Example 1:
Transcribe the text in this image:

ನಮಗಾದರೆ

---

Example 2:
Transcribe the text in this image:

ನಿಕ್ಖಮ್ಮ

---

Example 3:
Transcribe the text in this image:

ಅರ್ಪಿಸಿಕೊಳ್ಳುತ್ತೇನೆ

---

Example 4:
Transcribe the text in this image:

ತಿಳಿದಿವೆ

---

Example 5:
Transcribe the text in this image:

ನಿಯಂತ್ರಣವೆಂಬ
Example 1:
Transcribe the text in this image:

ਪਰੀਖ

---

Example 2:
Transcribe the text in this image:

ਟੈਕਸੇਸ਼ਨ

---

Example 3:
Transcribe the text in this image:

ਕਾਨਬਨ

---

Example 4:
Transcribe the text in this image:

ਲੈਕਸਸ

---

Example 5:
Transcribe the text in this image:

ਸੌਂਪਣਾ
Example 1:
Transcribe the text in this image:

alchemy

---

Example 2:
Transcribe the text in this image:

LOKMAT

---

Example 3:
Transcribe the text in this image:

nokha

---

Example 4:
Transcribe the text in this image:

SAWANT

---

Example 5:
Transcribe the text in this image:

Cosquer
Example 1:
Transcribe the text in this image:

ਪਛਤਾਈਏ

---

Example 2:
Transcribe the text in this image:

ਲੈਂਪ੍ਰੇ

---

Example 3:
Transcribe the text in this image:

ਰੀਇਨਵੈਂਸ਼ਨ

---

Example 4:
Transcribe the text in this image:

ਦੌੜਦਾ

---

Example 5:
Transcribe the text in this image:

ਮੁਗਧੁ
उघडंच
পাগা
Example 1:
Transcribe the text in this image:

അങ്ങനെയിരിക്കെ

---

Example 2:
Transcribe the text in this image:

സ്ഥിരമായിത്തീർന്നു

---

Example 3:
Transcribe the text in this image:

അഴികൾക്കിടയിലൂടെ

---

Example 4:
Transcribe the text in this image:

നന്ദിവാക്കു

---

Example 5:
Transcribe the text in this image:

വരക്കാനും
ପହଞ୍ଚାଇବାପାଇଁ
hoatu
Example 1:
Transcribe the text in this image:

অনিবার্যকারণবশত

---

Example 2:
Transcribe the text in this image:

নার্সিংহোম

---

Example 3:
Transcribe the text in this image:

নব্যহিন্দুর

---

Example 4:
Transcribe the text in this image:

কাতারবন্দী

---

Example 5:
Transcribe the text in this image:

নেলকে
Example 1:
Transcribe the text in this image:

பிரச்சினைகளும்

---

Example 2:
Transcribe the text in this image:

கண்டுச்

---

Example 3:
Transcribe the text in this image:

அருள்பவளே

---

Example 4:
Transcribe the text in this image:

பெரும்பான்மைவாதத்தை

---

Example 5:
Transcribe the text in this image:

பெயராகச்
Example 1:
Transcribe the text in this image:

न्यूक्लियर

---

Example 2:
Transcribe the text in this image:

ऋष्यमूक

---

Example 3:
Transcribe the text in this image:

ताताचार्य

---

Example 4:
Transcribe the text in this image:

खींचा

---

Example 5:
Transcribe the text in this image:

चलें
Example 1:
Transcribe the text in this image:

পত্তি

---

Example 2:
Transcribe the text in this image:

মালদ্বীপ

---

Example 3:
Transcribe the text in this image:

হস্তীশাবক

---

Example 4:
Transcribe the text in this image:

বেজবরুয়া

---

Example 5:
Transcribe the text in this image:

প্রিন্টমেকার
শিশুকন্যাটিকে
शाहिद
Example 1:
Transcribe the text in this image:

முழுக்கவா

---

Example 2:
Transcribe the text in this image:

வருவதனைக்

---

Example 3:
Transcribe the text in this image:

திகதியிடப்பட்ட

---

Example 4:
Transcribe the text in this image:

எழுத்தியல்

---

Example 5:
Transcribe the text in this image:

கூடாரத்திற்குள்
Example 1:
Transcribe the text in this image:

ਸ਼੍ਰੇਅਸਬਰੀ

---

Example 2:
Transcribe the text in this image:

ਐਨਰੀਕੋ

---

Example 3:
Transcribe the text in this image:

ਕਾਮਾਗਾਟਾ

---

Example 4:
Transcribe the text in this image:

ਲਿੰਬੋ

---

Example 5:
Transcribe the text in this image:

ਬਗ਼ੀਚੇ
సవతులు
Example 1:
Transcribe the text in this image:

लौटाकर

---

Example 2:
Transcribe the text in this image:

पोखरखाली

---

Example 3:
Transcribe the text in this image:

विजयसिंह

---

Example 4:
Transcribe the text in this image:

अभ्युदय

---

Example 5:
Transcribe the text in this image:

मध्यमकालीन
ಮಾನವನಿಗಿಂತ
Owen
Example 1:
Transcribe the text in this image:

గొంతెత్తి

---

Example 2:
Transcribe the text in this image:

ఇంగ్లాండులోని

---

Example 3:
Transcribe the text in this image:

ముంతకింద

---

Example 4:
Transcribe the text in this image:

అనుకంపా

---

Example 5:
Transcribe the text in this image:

------------------------------------------------------------------------

WHAT YOU NEED TO DO. Output each line of the material exactly, keeping every word as it appears.

ANSWER FOR THE TASK.
Example 1:
Transcribe the text in this image:

ನಮಗಾದರೆ

---

Example 2:
Transcribe the text in this image:

ನಿಕ್ಖಮ್ಮ

---

Example 3:
Transcribe the text in this image:

ಅರ್ಪಿಸಿಕೊಳ್ಳುತ್ತೇನೆ

---

Example 4:
Transcribe the text in this image:

ತಿಳಿದಿವೆ

---

Example 5:
Transcribe the text in this image:

ನಿಯಂತ್ರಣವೆಂಬ
Example 1:
Transcribe the text in this image:

ਪਰੀਖ

---

Example 2:
Transcribe the text in this image:

ਟੈਕਸੇਸ਼ਨ

---

Example 3:
Transcribe the text in this image:

ਕਾਨਬਨ

---

Example 4:
Transcribe the text in this image:

ਲੈਕਸਸ

---

Example 5:
Transcribe the text in this image:

ਸੌਂਪਣਾ
Example 1:
Transcribe the text in this image:

alchemy

---

Example 2:
Transcribe the text in this image:

LOKMAT

---

Example 3:
Transcribe the text in this image:

nokha

---

Example 4:
Transcribe the text in this image:

SAWANT

---

Example 5:
Transcribe the text in this image:

Cosquer
Example 1:
Transcribe the text in this image:

ਪਛਤਾਈਏ

---

Example 2:
Transcribe the text in this image:

ਲੈਂਪ੍ਰੇ

---

Example 3:
Transcribe the text in this image:

ਰੀਇਨਵੈਂਸ਼ਨ

---

Example 4:
Transcribe the text in this image:

ਦੌੜਦਾ

---

Example 5:
Transcribe the text in this image:

ਮੁਗਧੁ
उघडंच
পাগা
Example 1:
Transcribe the text in this image:

അങ്ങനെയിരിക്കെ

---

Example 2:
Transcribe the text in this image:

സ്ഥിരമായിത്തീർന്നു

---

Example 3:
Transcribe the text in this image:

അഴികൾക്കിടയിലൂടെ

---

Example 4:
Transcribe the text in this image:

നന്ദിവാക്കു

---

Example 5:
Transcribe the text in this image:

വരക്കാനും
ପହଞ୍ଚାଇବାପାଇଁ
hoatu
Example 1:
Transcribe the text in this image:

অনিবার্যকারণবশত

---

Example 2:
Transcribe the text in this image:

নার্সিংহোম

---

Example 3:
Transcribe the text in this image:

নব্যহিন্দুর

---

Example 4:
Transcribe the text in this image:

কাতারবন্দী

---

Example 5:
Transcribe the text in this image:

নেলকে
Example 1:
Transcribe the text in this image:

பிரச்சினைகளும்

---

Example 2:
Transcribe the text in this image:

கண்டுச்

---

Example 3:
Transcribe the text in this image:

அருள்பவளே

---

Example 4:
Transcribe the text in this image:

பெரும்பான்மைவாதத்தை

---

Example 5:
Transcribe the text in this image:

பெயராகச்
Example 1:
Transcribe the text in this image:

न्यूक्लियर

---

Example 2:
Transcribe the text in this image:

ऋष्यमूक

---

Example 3:
Transcribe the text in this image:

ताताचार्य

---

Example 4:
Transcribe the text in this image:

खींचा

---

Example 5:
Transcribe the text in this image:

चलें
Example 1:
Transcribe the text in this image:

পত্তি

---

Example 2:
Transcribe the text in this image:

মালদ্বীপ

---

Example 3:
Transcribe the text in this image:

হস্তীশাবক

---

Example 4:
Transcribe the text in this image:

বেজবরুয়া

---

Example 5:
Transcribe the text in this image:

প্রিন্টমেকার
শিশুকন্যাটিকে
शाहिद
Example 1:
Transcribe the text in this image:

முழுக்கவா

---

Example 2:
Transcribe the text in this image:

வருவதனைக்

---

Example 3:
Transcribe the text in this image:

திகதியிடப்பட்ட

---

Example 4:
Transcribe the text in this image:

எழுத்தியல்

---

Example 5:
Transcribe the text in this image:

கூடாரத்திற்குள்
Example 1:
Transcribe the text in this image:

ਸ਼੍ਰੇਅਸਬਰੀ

---

Example 2:
Transcribe the text in this image:

ਐਨਰੀਕੋ

---

Example 3:
Transcribe the text in this image:

ਕਾਮਾਗਾਟਾ

---

Example 4:
Transcribe the text in this image:

ਲਿੰਬੋ

---

Example 5:
Transcribe the text in this image:

ਬਗ਼ੀਚੇ
సవతులు
Example 1:
Transcribe the text in this image:

लौटाकर

---

Example 2:
Transcribe the text in this image:

पोखरखाली

---

Example 3:
Transcribe the text in this image:

विजयसिंह

---

Example 4:
Transcribe the text in this image:

अभ्युदय

---

Example 5:
Transcribe the text in this image:

मध्यमकालीन
ಮಾನವನಿಗಿಂತ
Owen
Example 1:
Transcribe the text in this image:

గొంతెత్తి

---

Example 2:
Transcribe the text in this image:

ఇంగ్లాండులోని

---

Example 3:
Transcribe the text in this image:

ముంతకింద

---

Example 4:
Transcribe the text in this image:

అనుకంపా

---

Example 5:
Transcribe the text in this image:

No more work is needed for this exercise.